I have the following expression
$(P\rightarrow Q) \wedge (Q\rightarrow R) \wedge (R \rightarrow P)$
and I want to create a DNF. I've gotten as far as getting rid of the implication, but I'm not sure how to get to the nice answer Wolfram Alpha gives me:
$(P \wedge Q \wedge R) \vee (¬P \wedge ¬Q \wedge ¬R) $
When I try to expand things out I just get complicated expressions that I'm not sure how to simplify, and I want to avoid using the truth tables if possible.

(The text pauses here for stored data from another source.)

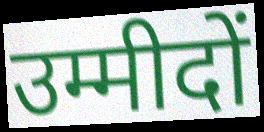
उम्मीदों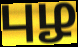
புழ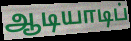
ஆடியாடிப்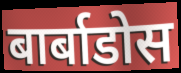
बार्बाडोसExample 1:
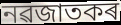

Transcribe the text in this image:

নৱজাতকৰ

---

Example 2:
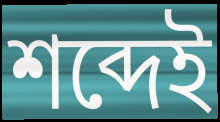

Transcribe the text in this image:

শব্দেই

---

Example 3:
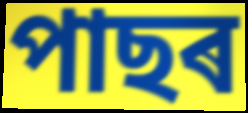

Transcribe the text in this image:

পাছৰ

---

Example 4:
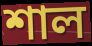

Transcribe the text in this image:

শাল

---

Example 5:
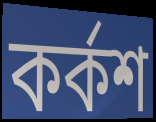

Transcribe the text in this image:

কৰ্কশ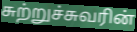
சுற்றுச்சுவரின்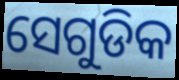
ସେଗୁଡିକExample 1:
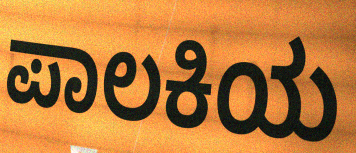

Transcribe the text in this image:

ಪಾಲಕಿಯ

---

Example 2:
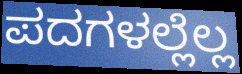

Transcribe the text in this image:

ಪದಗಳಲ್ಲೆಲ್ಲ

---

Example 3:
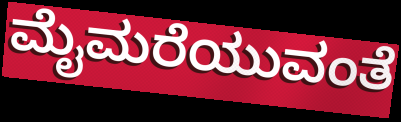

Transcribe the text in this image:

ಮೈಮರೆಯುವಂತೆ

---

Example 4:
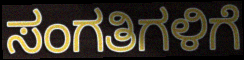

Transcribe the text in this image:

ಸಂಗತಿಗಳಿಗೆ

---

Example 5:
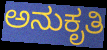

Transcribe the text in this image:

ಅನುಕೃತಿ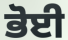
ਭੋਈ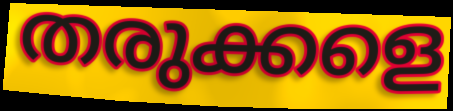
തരുക്കളെ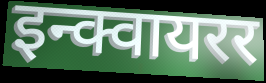
इन्क्वायरर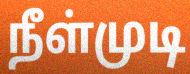
நீள்முடி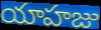
యాహజు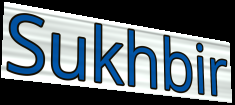
SukhbirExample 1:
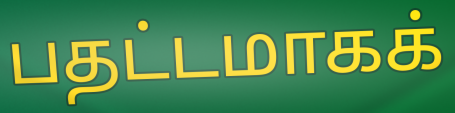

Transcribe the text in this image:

பதட்டமாகக்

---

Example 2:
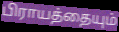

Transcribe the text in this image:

பிராயத்தையும்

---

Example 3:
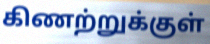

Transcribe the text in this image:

கிணற்றுக்குள்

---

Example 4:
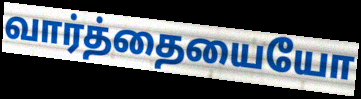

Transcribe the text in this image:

வார்த்தையையோ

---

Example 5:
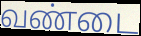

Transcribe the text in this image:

வண்டைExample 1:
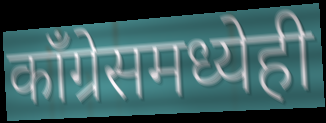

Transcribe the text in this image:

काँग्रेसमध्येही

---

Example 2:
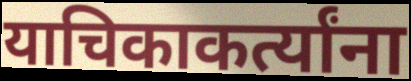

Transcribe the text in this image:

याचिकाकर्त्यांना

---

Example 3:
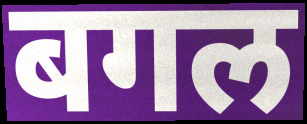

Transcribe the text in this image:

बगल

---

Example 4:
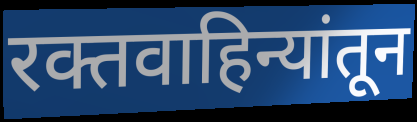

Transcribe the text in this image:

Removing the implications with disjunctions, you get $$ (Q\lor\lnot P)\land(R\lor\lnot Q)\land(P\lor\lnot R) $$ distributing the first $\land$, $$\require{cancel} \begin{align*} &(Q\lor\lnot P)\land(R\lor\lnot Q)\\ &=((Q\lor\lnot P)\land R)\lor((\color{red}{Q}\lor\lnot P)\land\lnot Q)\\ &=(Q\land R)\lor(\lnot P\land R)\lor\cancel{(\color{red}{Q\land\lnot Q})}\lor(\lnot P\land\lnot Q) \end{align*} $$ So $$ \begin{align*} &(Q\lor\lnot P)\land(R\lor\lnot Q)\land(P\lor\lnot R)\\ &=[(Q\land R)\lor(\lnot P\land R)\lor(\lnot P\land\lnot Q)]\land(P\lor\lnot R) \end{align*} $$ and distribute again, $$ \begin{align*} &=\{[(Q\land R)\lor(\color{red}{\lnot P}\land R)\lor(\color{red}{\lnot P}\land\lnot Q)]\land P\}\\ &\quad \lor\{[(Q\land\color{red}{R})\lor(\lnot P\land\color{red}{R})\lor(\lnot P\land\lnot Q)]\land\lnot R\}\\ &=[(Q\land R\land P)\lor\cancel{(\color{red}{\lnot P}\land R\land\color{red}{P})}\lor\cancel{(\color{red}{\lnot P}\land\lnot Q\land\color{red}{P})}]\\ &\quad \lor[\cancel{(Q\land\color{red}{R\land\lnot R})}\lor\cancel{(\lnot P\land\color{red}{R\land\lnot R})}\lor(\lnot P\land\lnot Q\land\lnot R)]\\ \end{align*} $$ leaving precisely $$ (P\land Q\land R)\lor(\lnot P\land\lnot Q\land\lnot R) $$ as the DNF.